The normal distribution (also called Gaussian distribution) is a continuous probability distribution that is symmetric around the mean. It is commonly used in statistics and data analysis to model naturally occurring data.

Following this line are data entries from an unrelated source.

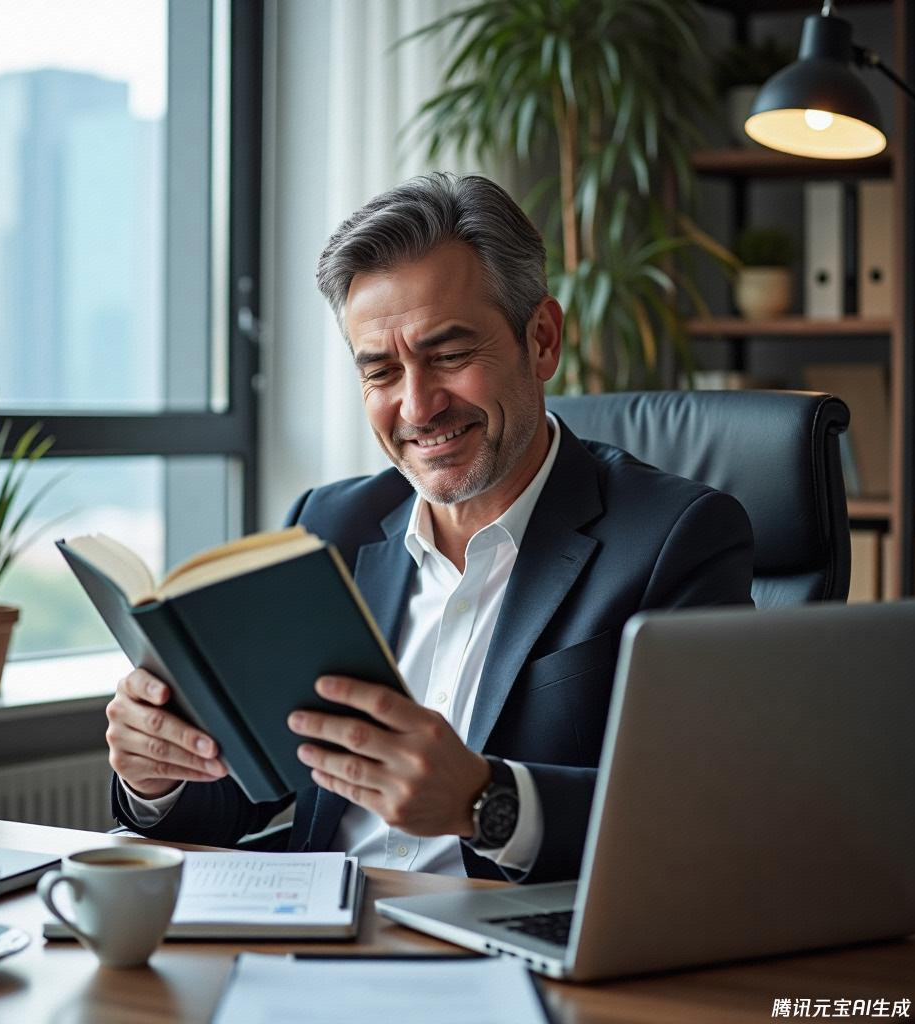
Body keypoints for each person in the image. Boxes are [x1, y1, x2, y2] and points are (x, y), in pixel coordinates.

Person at [105, 172, 753, 884]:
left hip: (518, 956)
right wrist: (158, 773)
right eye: (381, 371)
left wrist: (485, 802)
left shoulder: (677, 538)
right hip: (317, 944)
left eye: (448, 356)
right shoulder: (328, 527)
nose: (417, 407)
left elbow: (705, 816)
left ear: (541, 339)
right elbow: (241, 801)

Characteristics of the Normal Distribution

  • Bell-shaped curve: Symmetrical around the mean.
  • Mean = Median = Mode
  • Defined by two parameters: mean (μ), standard deviation (σ)
Function Description Example Output / Note
dnorm(x) Probability density function dnorm(0) Density at x = 0 (default mean = 0, sd = 1)
pnorm(q) Cumulative distribution function (P(X ≤ q)) pnorm(1.96) ≈ 0.975
qnorm(p) Quantile function (inverse of pnorm) qnorm(0.975) ≈ 1.96
rnorm(n) Random generation from normal distribution rnorm(5, mean=10, sd=2) 5 values from N(10, 2²)
# Generate 1000 random values from N(0,1)
data <- rnorm(1000, mean = 0, sd = 1)

# Plot histogram
hist(data, breaks=30, col="lightblue", main="Normal Distribution (mean=0, sd=1)", xlab="Value")

Rplot01

Date & Time

Sys.Date(); Sys.time()
as.Date("2020-01-01")
format(Sys.Date(), '%Y/%m/%d')
format(Sys.Date(), '%A')

unclass(Sys.time())
as.POSIXct(1743844791, origin='1970-01-01')

Basic Plotting

x <- 1:10
y <- rnorm(10)

plot(x, y, type='l', xlim=c(-2,12), ylim=c(-3,3),
     xlab='X axis', ylab='Y axis', main='Test plot')

abline(v=c(1,10), col='blue')

R plot

This comprehensive summary is ideal for beginners in R and those reviewing fundamentals in preparation for data science applications. You can reuse these code blocks for projects, notebooks, or presentations.